Coal, Gas

3D Modeling Speeds Southern’s Plant Design

Issue 11 and Volume 103.

MODELING A POWER plant as a single 3D CAD model is allowing Southern Company Engineering to design power plants with fewer people. For example, in the mechanical design area, one large project that would have required five mechanical designers is now being completed just as quickly with only two. Fewer people are needed because all the components of the plant-mechanical, electrical and structural-are included in a single model improving communication between disciplines, preventing interference, and allowing material take-offs and isometrics to be produced almost automatically.

The Southern Co. division has designed more than 275 electric generating units. Until recently, the power plants were designed using AutoCAD in 2D and drawings were the primary means of communicating design information. Each discipline involved in a project tended to design independently, and each discipline had its own CAD files. It was up to individual designers and engineers to communicate aspects of their work that might affect other areas.

Southern Company Engineering decided to try a different approach in which the entire plant would be represented in software as a single 3D CAD model in an attempt to improve communication.

Because the staff was familiar with AutoCAD, the company decided to adopt a personal computer-based system called AutoPLANT that runs as an add-on to AutoCAD. The two programs use the same menus and modeling conventions, so only minimal additional training was needed.

Now, a single solid model is created for each piece of equipment and every run of pipe. Mechanical engineers model pipes with a specification-driven piping module. Civil engineers model structural steel using another special module. Basic AutoCAD is used for concrete.

With the entire plant available as a single 3D model, it is no longer necessary for designers from different disciplines to track each other down to communicate about a project. All pertinent information any designer needs is visible in the model.

Having up-to-date information has nearly eliminated interference caused by miscommunication between disciplines, said Grady Luster, Southern Company Services Engineering Automation manager. The software also recognizes interference and highlights potential clashes.

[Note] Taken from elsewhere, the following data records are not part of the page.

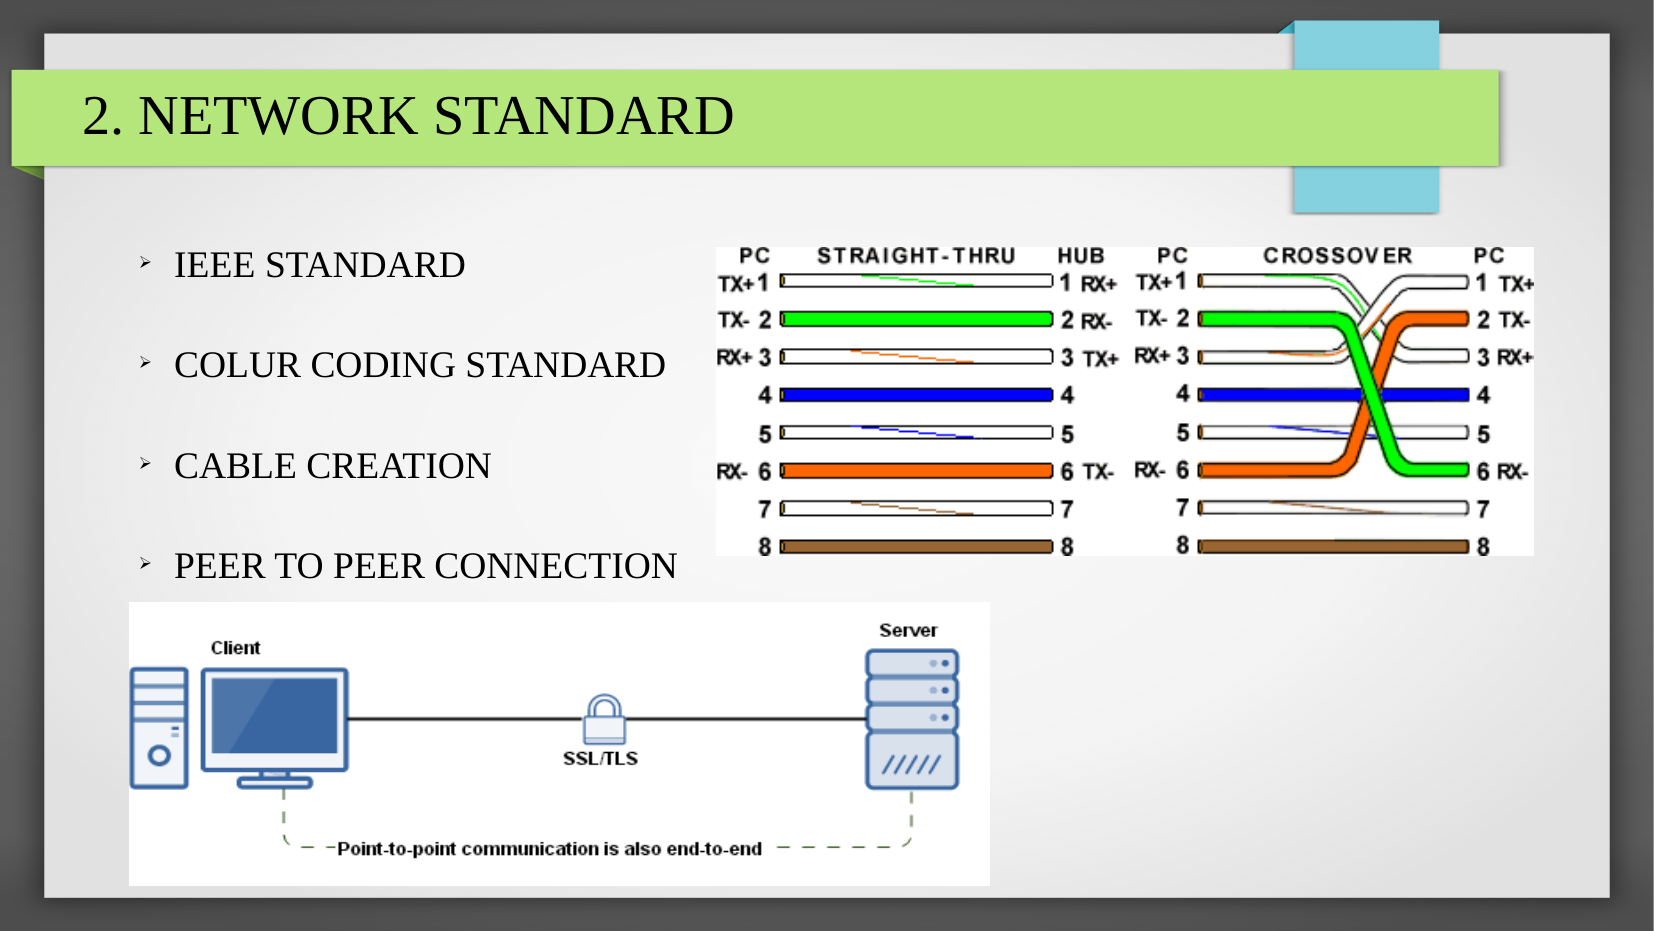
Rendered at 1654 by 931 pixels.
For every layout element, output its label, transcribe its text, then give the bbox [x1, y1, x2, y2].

title 2. NETWORK STANDARD [82, 70, 1264, 160]
picture [0, 0, 1654, 931]
text_box IEEE STANDARD COLUR CODING STANDARD CABLE CREATION PEER TO PEER CONNECTION [124, 236, 694, 595]
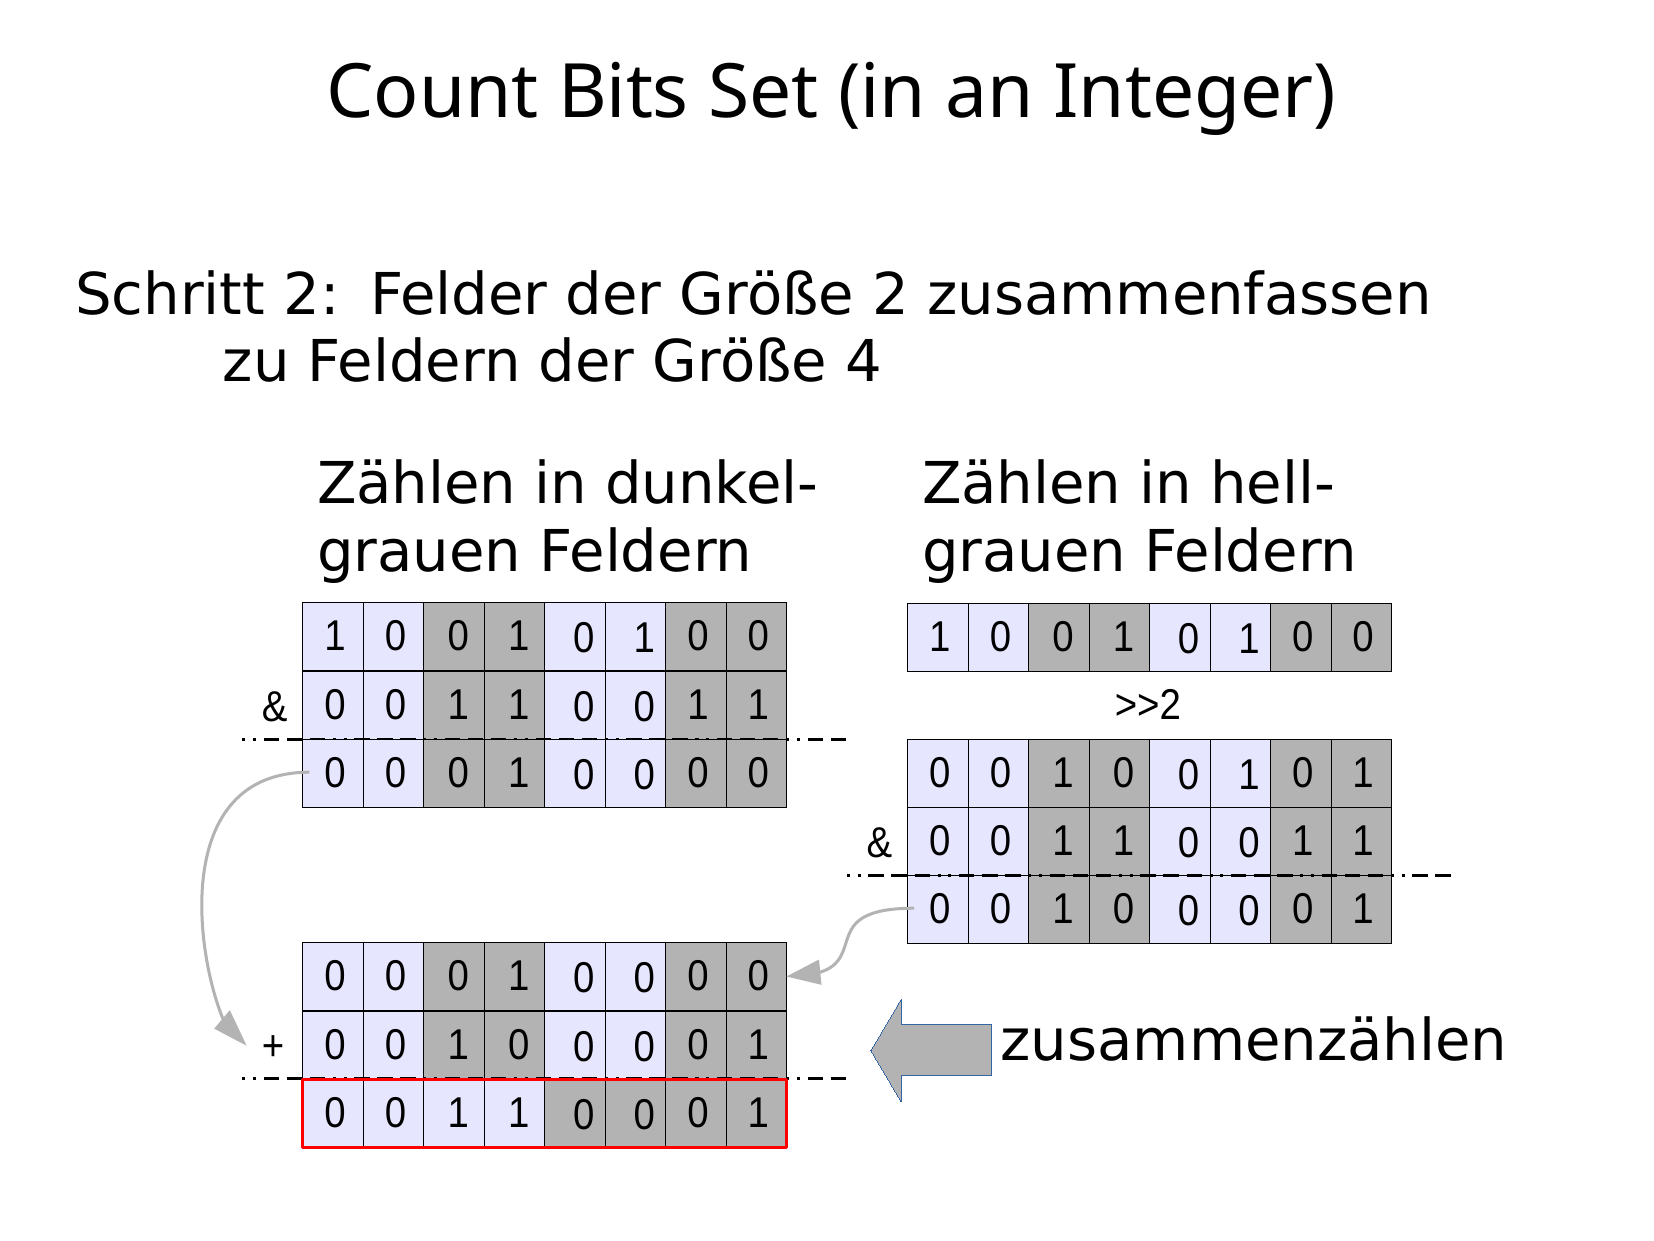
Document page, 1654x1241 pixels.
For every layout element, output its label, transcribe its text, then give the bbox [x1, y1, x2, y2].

Having fewer interferences to begin with and finding any that do exist before construction are a big source of time savings in terms of both cost and schedule.

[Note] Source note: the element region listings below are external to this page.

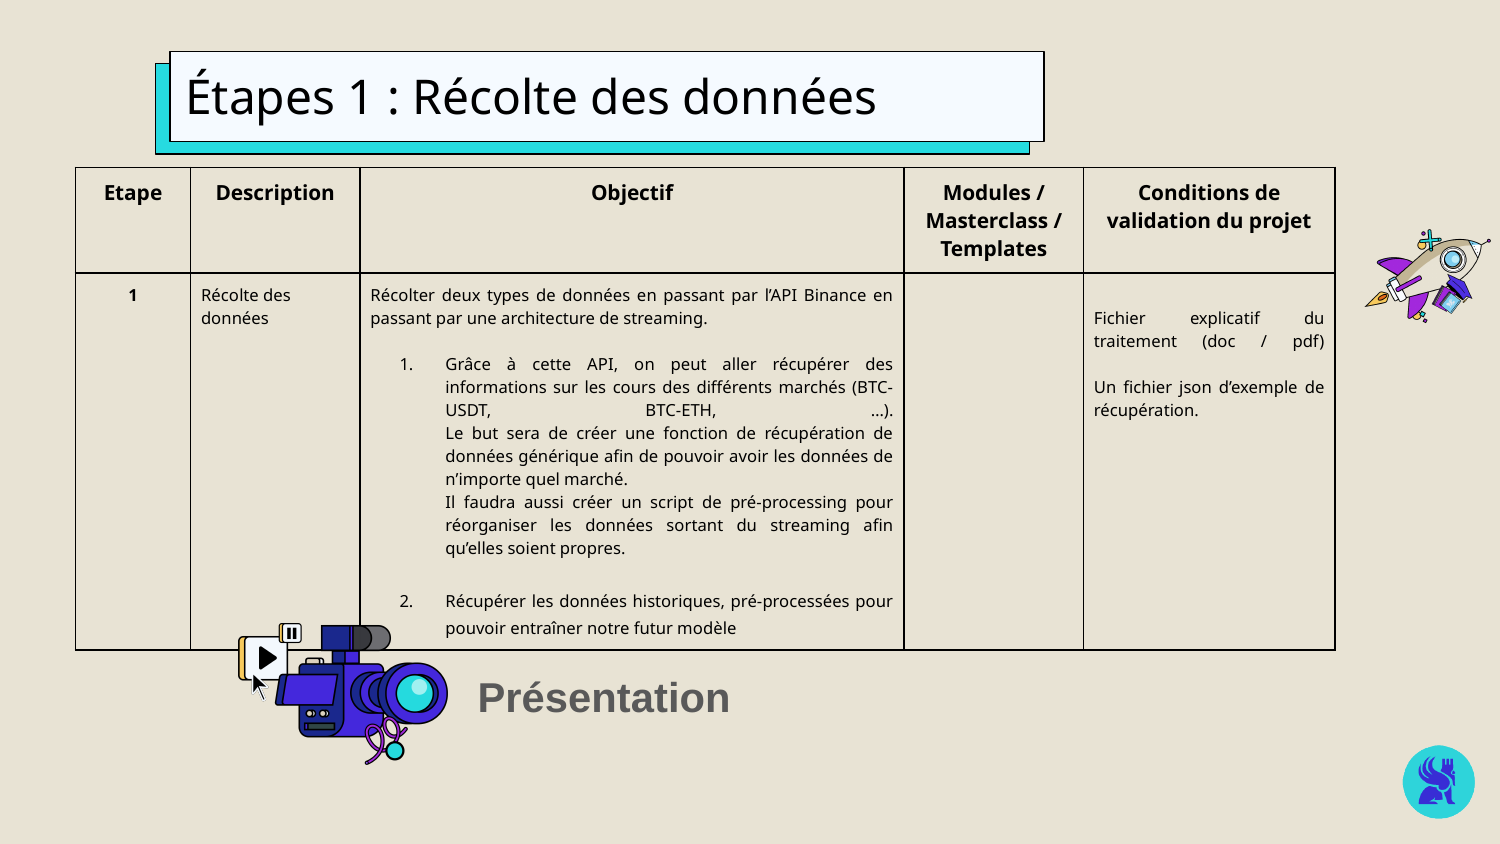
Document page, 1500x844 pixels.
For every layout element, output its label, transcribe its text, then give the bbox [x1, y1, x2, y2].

table_cell [905, 274, 1083, 649]
table_cell Récolte des données [191, 274, 359, 649]
text_box Présentation [232, 655, 238, 736]
table_header Objectif [361, 168, 903, 272]
table_cell 1 [76, 274, 190, 649]
table_header Etape [76, 168, 190, 272]
table_cell Fichier explicatif du traitement (doc / pdf) Un fichier json d’exemple de récupération. [1084, 274, 1334, 649]
table_header Description [191, 168, 359, 272]
title Étapes 1 : Récolte des données [170, 51, 1044, 142]
text_box Présentation [448, 655, 976, 736]
picture [1355, 197, 1500, 350]
text_box [155, 63, 1030, 154]
table_cell Récolter deux types de données en passant par l’API Binance en passant par une architecture de streaming. Grâce à cette API, on peut aller récupérer des informations sur les cours des différents marchés (BTC-USDT, BTC-ETH, …). Le but sera de créer une fonction de récupération de données générique afin de pouvoir avoir les données de n’importe quel marché. Il faudra aussi créer un script de pré-processing pour réorganiser les données sortant du streaming afin qu’elles soient propres. Récupérer les données historiques, pré-processées pour pouvoir entraîner notre futur modèle [361, 274, 903, 649]
picture [1402, 745, 1475, 819]
table_header Conditions de validation du projet [1084, 168, 1334, 272]
picture [238, 623, 448, 765]
table_header Modules / Masterclass / Templates [905, 168, 1083, 272]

In one recent plant design, one mechanical engineer and one mechanical designer handled all the piping design, including the production of 250 isometric drawings. This project is a 112 MW cogeneration plant. The 3D model was particularly beneficial on the project, Luster said, because the plant had to fit onto a relatively small site. The plant included a combustion turbine connected to a heat recovery steam generator and a main steam turbine located on a separate turbine island. There was a great deal of interconnected piping and cable trays, as well as a large cooling tower and other auxiliary equipment. The 3D model allowed designers to optimize their use of the available space while avoiding interferences.

Southern Company Engineering managers are convinced that 3D modeling is the right approach to power plant design. The efficiencies of this approach save time, which translates into fewer dollars and fewer people devoted to a particular project.